• HOW TO COMPLETE THIS TASK: Within the entries below, please return exactly the lines from the one with "Поездка была просто" through the one with "산업과 경제, 그리고 장기 국가 전략에 어떤 구조적", leaving out any pictures.

• DATA EXTRACT:
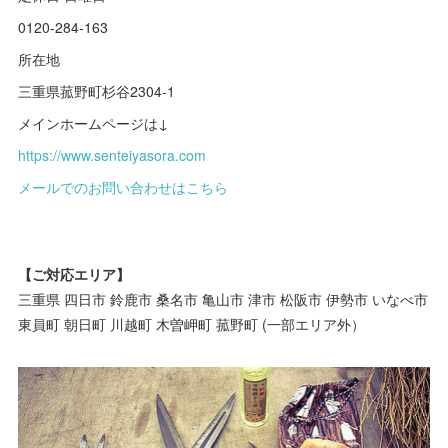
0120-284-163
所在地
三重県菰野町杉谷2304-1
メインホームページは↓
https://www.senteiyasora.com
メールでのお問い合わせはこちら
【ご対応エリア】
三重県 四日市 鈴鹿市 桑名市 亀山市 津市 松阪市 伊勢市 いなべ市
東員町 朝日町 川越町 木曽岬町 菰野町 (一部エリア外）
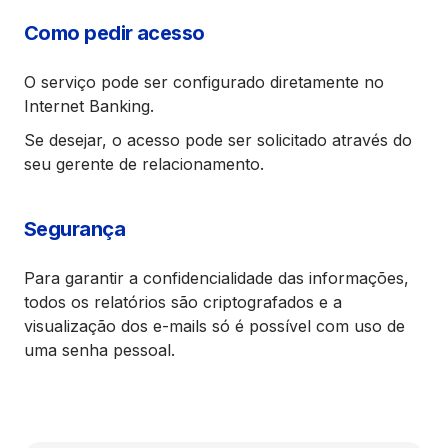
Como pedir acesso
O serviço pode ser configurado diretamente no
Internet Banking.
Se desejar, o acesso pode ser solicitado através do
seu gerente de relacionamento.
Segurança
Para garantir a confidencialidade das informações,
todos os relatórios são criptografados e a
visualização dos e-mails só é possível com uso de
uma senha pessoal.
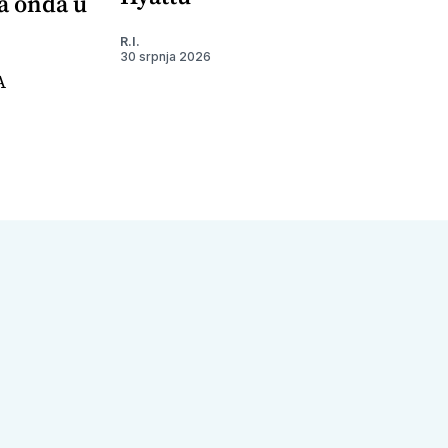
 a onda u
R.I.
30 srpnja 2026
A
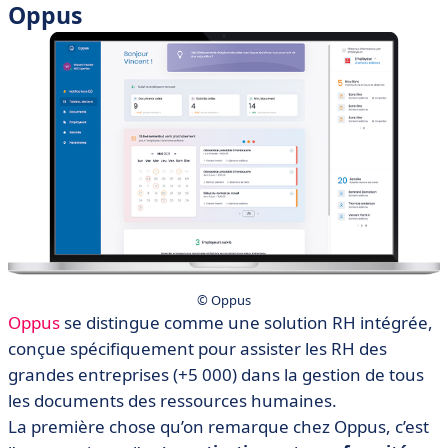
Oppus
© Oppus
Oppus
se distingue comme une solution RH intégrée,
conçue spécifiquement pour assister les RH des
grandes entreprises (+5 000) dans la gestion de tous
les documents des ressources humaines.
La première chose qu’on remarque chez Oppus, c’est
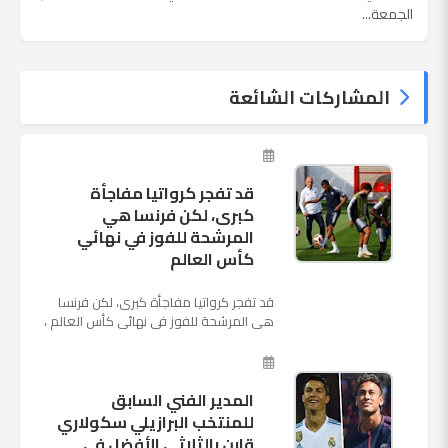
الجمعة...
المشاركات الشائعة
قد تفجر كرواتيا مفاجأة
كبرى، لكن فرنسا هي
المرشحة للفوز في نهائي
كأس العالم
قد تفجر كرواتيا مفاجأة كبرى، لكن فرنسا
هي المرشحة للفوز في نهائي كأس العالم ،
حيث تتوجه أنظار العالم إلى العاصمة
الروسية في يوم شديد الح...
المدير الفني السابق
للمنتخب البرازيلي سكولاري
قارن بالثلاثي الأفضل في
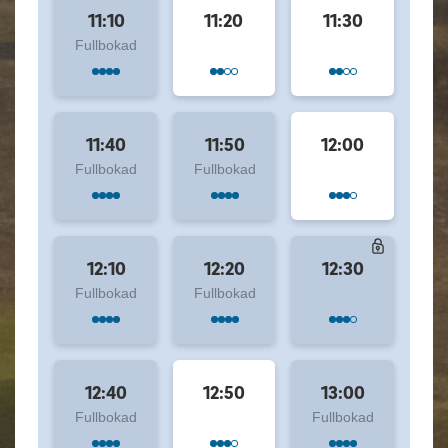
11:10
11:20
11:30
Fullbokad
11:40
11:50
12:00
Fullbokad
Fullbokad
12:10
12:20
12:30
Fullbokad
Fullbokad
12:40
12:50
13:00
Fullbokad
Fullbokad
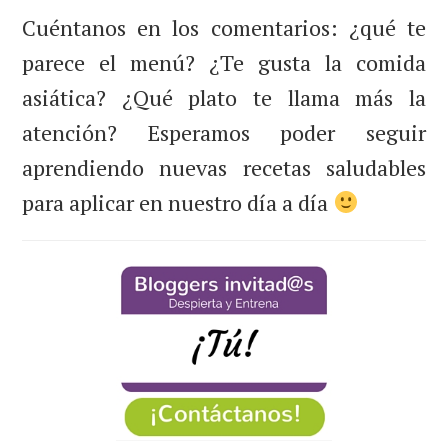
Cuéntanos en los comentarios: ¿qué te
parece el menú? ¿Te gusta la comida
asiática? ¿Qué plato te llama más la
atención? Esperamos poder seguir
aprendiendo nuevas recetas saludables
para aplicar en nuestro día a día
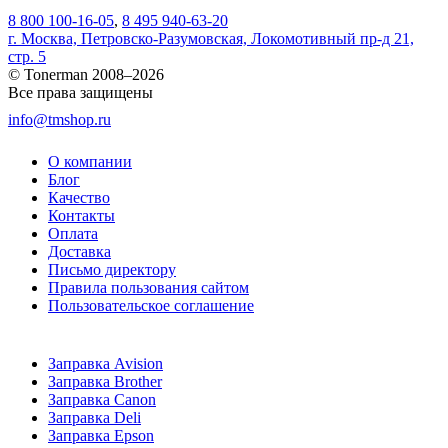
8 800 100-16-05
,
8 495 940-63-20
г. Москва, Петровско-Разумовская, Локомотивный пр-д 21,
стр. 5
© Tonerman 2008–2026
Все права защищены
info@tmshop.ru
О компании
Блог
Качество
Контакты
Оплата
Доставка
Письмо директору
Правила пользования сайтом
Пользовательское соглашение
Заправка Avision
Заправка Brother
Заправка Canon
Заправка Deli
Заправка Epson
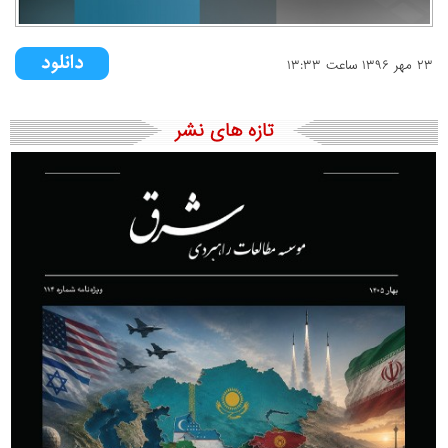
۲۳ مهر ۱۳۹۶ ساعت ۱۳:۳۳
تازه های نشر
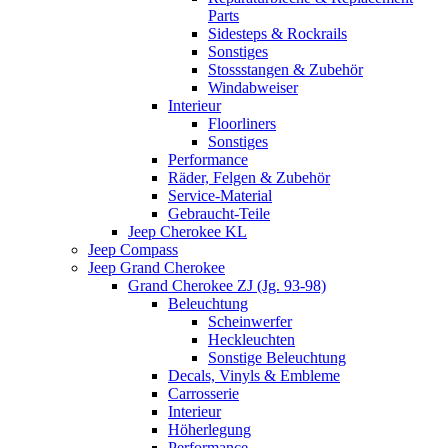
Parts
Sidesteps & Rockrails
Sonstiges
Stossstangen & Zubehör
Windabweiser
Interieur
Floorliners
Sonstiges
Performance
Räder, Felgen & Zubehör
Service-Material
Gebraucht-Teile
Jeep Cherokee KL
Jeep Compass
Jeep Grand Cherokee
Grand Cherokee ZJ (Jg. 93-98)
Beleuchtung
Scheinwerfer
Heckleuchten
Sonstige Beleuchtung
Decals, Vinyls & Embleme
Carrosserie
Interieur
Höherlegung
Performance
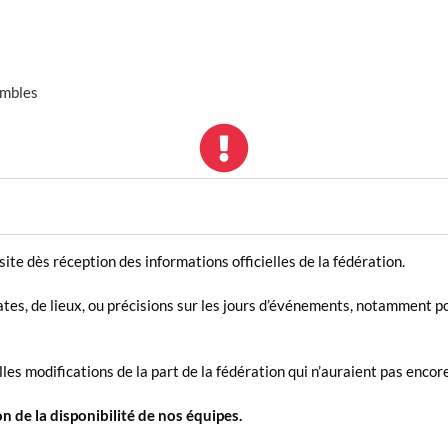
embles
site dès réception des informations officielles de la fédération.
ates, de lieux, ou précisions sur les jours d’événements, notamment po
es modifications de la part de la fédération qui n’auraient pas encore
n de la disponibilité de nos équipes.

...

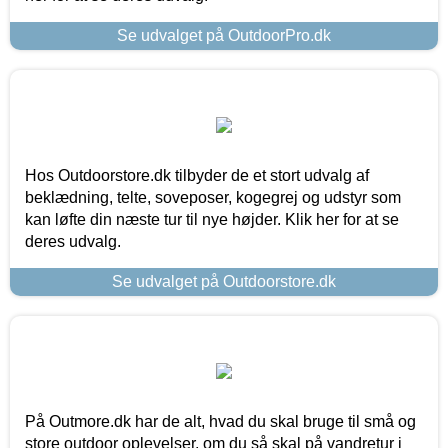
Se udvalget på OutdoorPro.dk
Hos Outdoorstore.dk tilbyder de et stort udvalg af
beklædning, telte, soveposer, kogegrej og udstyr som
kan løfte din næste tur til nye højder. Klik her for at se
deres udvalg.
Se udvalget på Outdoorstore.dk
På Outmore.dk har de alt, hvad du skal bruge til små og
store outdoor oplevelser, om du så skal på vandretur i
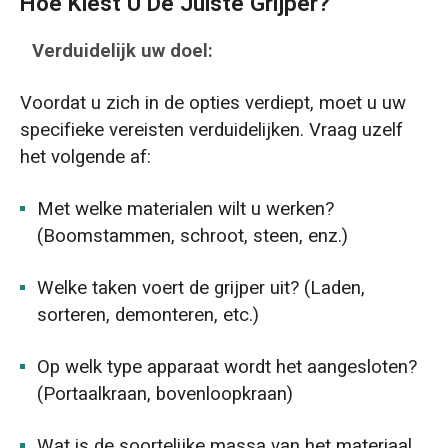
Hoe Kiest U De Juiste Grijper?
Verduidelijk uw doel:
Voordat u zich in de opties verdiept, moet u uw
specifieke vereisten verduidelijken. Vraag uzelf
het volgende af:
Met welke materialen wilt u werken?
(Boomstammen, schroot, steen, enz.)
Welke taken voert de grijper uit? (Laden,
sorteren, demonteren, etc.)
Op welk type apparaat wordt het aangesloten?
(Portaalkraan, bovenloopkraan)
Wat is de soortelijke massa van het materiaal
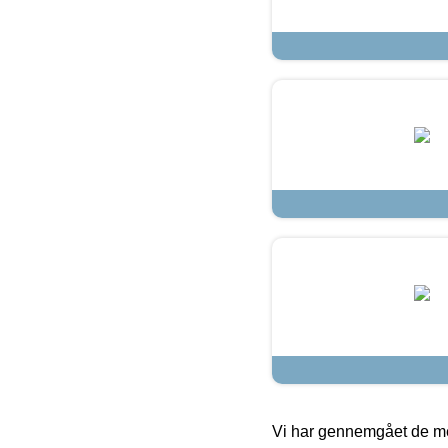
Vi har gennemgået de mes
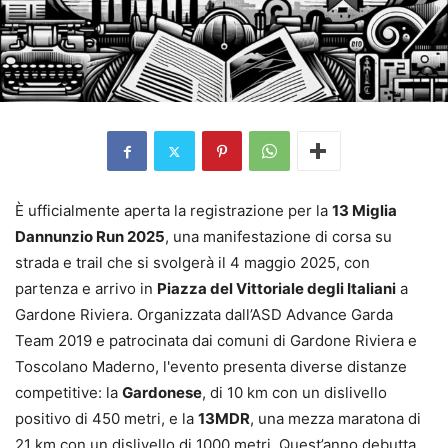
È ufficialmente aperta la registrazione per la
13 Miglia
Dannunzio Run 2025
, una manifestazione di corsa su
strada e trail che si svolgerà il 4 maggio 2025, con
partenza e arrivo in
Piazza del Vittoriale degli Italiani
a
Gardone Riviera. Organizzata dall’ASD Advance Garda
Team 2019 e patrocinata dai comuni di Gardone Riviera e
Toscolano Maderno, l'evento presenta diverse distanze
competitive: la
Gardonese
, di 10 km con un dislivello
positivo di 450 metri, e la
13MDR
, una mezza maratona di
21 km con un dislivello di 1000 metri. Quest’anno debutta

---

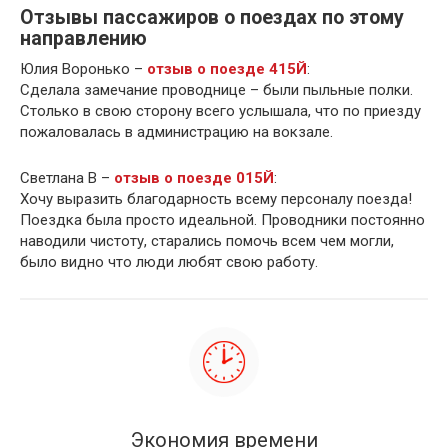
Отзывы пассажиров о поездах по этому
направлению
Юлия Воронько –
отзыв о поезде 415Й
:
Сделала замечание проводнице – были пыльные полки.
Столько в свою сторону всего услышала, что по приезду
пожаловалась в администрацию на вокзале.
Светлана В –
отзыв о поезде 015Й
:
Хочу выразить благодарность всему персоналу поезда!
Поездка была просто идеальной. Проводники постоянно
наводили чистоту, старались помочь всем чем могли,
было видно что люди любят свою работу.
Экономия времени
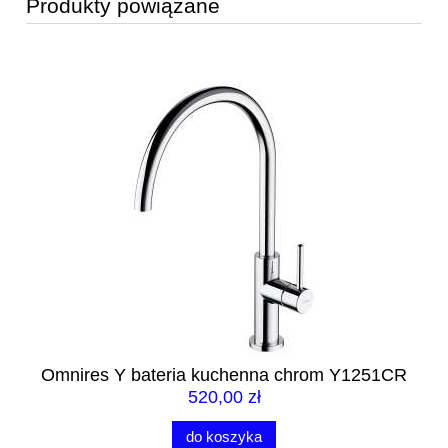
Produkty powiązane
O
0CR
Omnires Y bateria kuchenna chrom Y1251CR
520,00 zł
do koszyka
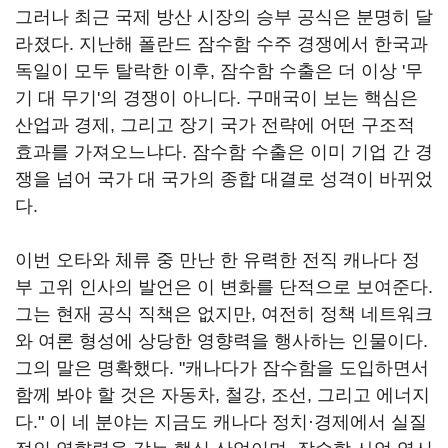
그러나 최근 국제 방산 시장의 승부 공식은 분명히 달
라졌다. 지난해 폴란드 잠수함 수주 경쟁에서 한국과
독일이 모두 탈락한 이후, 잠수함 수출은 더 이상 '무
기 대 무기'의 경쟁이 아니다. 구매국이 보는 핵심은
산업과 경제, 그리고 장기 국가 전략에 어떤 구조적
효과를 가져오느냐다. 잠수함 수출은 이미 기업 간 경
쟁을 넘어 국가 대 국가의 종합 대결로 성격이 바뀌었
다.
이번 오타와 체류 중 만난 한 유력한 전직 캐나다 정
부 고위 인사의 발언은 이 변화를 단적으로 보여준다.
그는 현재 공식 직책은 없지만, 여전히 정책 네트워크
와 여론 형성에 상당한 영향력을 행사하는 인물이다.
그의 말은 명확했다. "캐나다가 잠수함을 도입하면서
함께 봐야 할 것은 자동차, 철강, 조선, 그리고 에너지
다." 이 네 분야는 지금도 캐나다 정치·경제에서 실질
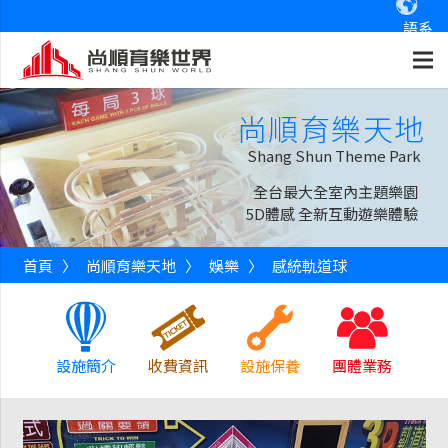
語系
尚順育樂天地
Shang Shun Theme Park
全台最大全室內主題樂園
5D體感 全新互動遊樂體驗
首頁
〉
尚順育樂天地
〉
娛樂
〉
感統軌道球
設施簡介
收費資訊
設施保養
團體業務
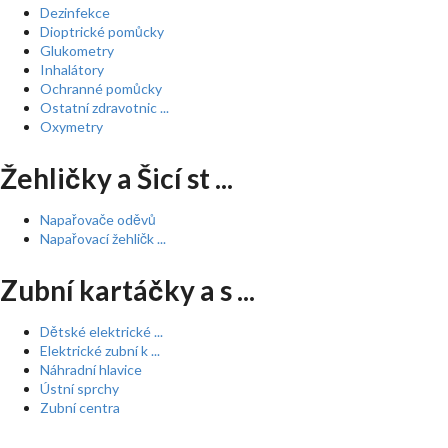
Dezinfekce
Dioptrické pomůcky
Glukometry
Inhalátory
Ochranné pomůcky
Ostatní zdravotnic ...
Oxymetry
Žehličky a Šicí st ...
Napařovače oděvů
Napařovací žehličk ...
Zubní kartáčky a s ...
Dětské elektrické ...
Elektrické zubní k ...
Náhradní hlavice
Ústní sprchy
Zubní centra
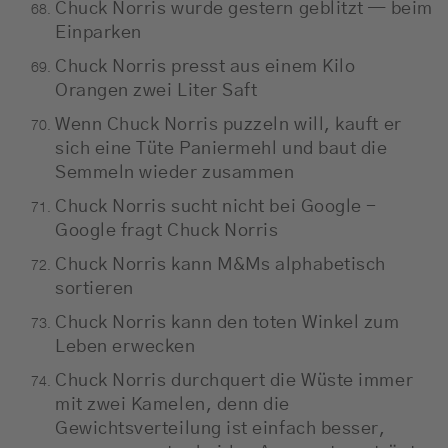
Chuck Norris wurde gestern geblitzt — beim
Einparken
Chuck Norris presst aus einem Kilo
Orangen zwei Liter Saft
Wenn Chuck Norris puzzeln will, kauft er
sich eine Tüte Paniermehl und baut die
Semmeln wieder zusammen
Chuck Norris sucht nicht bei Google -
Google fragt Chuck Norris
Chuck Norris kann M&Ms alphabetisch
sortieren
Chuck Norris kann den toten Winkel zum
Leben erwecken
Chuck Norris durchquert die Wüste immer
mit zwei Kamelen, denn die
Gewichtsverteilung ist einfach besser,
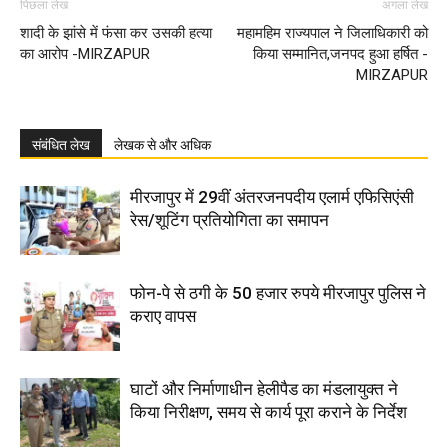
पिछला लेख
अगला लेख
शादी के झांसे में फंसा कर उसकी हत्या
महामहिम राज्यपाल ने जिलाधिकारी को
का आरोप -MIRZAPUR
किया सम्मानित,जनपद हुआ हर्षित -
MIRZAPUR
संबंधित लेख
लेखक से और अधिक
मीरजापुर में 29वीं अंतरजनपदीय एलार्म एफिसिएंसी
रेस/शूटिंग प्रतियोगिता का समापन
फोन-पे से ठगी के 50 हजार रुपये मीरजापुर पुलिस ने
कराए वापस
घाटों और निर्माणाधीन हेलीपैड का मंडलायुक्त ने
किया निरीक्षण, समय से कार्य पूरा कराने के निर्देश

• RESPONSE TO THE TASK:
Поездка была просто идеальной. Проводники постоянно
наводили чистоту, старались помочь всем чем могли,
было видно что люди любят свою работу.
Экономия времени
Produkty powiązane
O
0CR
Omnires Y bateria kuchenna chrom Y1251CR
520,00 zł
do koszyka
그러나 최근 국제 방산 시장의 승부 공식은 분명히 달
라졌다. 지난해 폴란드 잠수함 수주 경쟁에서 한국과
독일이 모두 탈락한 이후, 잠수함 수출은 더 이상 '무
기 대 무기'의 경쟁이 아니다. 구매국이 보는 핵심은
산업과 경제, 그리고 장기 국가 전략에 어떤 구조적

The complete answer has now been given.